International Harmonization

• Continue work with the Women's Bureau on the development of additional guidance and definitions on gender/sex considerations in clinical trials for posting together with the ICH document.
  
  
• Continue Steering Committee discussions around the future of ICH based on papers prepared by the parties, including Health Canada.
  
  
• Develop two to three concept papers for new priority topics in the area of pharmacovigilance (ICH).
  
  
• Draft regulations and move them through the regulatory process, including Canada Gazette I and II before the end of fiscal (HPFBI).
  
  
• Continue work on a number of ICH guidances and topics.
  
  
• Examine the outcomes of all the activities of the National Placebo Initiative and examine options for moving forward with an addendum to the ICH guideline E10 (Choice of Control Group and Related issues in Clinical Trials).
  
  
• Continue to participate in Pan-American activities that promote convergence of systems and standards in order to promote the quality, safety, and efficacy of therapeutic products in the Americas.
  
  
• Continue work with other international groups of experts involved in setting public standards, methodologies, and monographs.
  
  
• Continue to participate in three expert US Pharmacopoeia committees involved in standard setting and drug information.
  
  
• Develop proposals for TPD participation in selected European Pharmacopoeia expert groups.

Change Management

The following Communications Products will continue to be produced:

• Quarterly TPD News.
  
  
• EMR communiqués.
  
  
• TPD Business Transformation Annual and Mid-term Performance Highlights Progress Reports.
  
  
• A Change Management Survey will be conducted in the Fall 2005.

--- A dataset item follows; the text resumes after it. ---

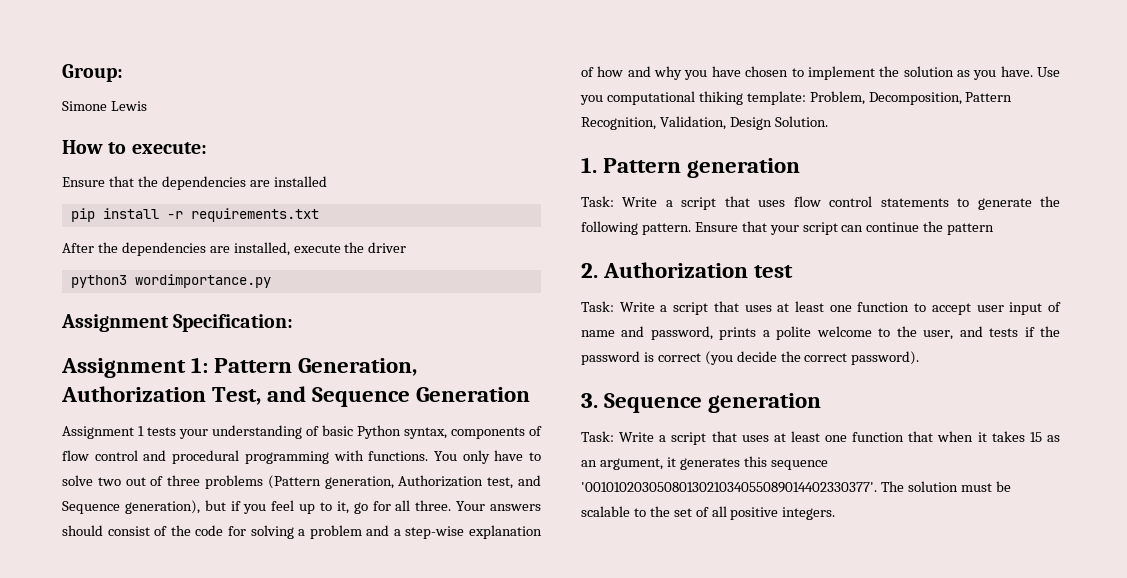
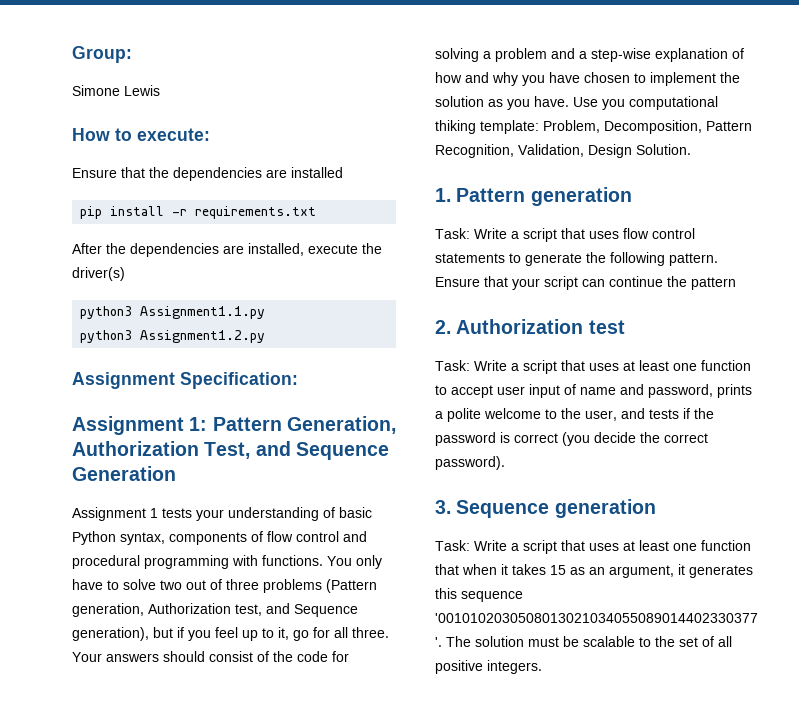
[368,242,407,253] [70,274,271,288] driver // python3 wordimportance.py -> [72,267,125,281] [80,306,266,319] [80,330,266,343] driver(s) // python3 Assignment1.1.py // python3 Assignment1.2.py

The following engagement events will be planned:

• Two Extended Management Retreats.
  
  
• An all-staff meeting.
  
  
• Regular Advisory Committee Management Meetings (ACM).
  
  
• Bilateral meetings.

The following training is planned:

• Publish a Request for Proposal for the Management Training Program and investigate the various options and service providers to determine the management training program that will best fit the needs.
  
  
• Develop a Performance Discussion Process Training Program for Managers.
  
  
• In support of the Enhanced Review Capacity Unit there is a plan to create an E-learning training program for the external scientific expertise that will be contracted with. The training program will help the external scientific experts do the assigned work more effectively and efficiently.